The claimant appealed arguing that the defendants had failed to identify a viable cause of action in that the hospital had failed to advise the claimant over the risks of genetic defect following ultrasound scan and that the claim was not statute barred because the claimant had not learnt that the defendants’ advice was incorrect until 2009.

The court of appeal dismissed the appeal, noting that the law in relation to a doctor's duty to provide information and advice has developed substantially in the last fourteen years, although the advice which was given was correct on the basis of the material available and the law as it stood in July 2001. There was no negligence by the defendants.

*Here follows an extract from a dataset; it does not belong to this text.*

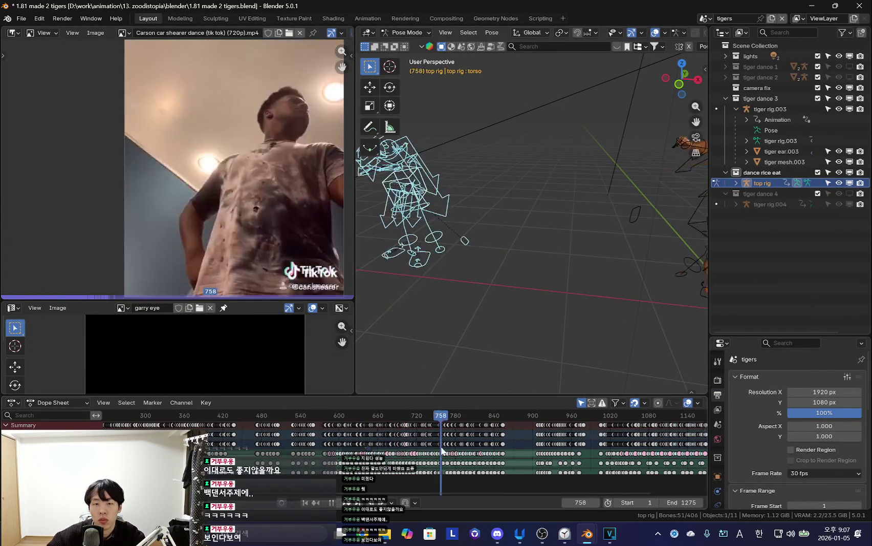
Play the top rig's dance from frame 758, then scrub back to around frame 780.
{"action": "scroll", "coordinate": [462, 319], "scroll_direction": "up", "scroll_amount": 3}
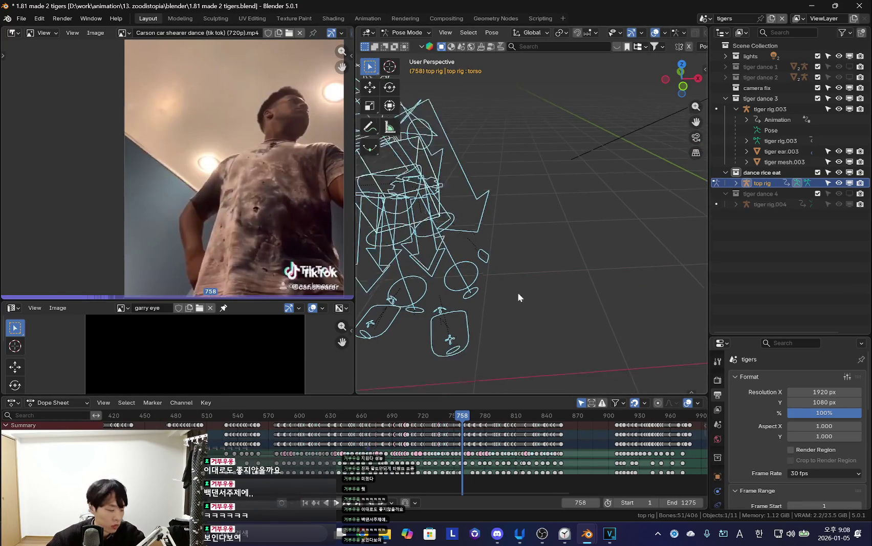
{"action": "middle_click_drag", "start_coordinate": [517, 292], "coordinate": [486, 333]}
{"action": "scroll", "coordinate": [450, 460], "scroll_direction": "up", "scroll_amount": 2}
{"action": "key", "text": "space"}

As to limitation, the court concluded that although the reasoning in the first instance judgment was flawed, the outcome was correct. Limitation did not start to run until the claimant knew, or ought to have known, that she had lost a viable cause of action. While the claimant did not have actual knowledge for the purposes of section 14A of the Limitation Act in 2001, she did have constructive knowledge of proposition 1 by reason of section 14A (10). The claimant could have been expected to make further enquiries and seek legal advice elsewhere well before the expiry of the limitation period, six years after receiving the original advice. She had “every opportunity” to obtain the knowledge required to pursue matters further but chose not to do so.

A useful judgment on limitation and a reminder of what duties litigators are under and the steps they need to take in order to non-negligently investigate claims.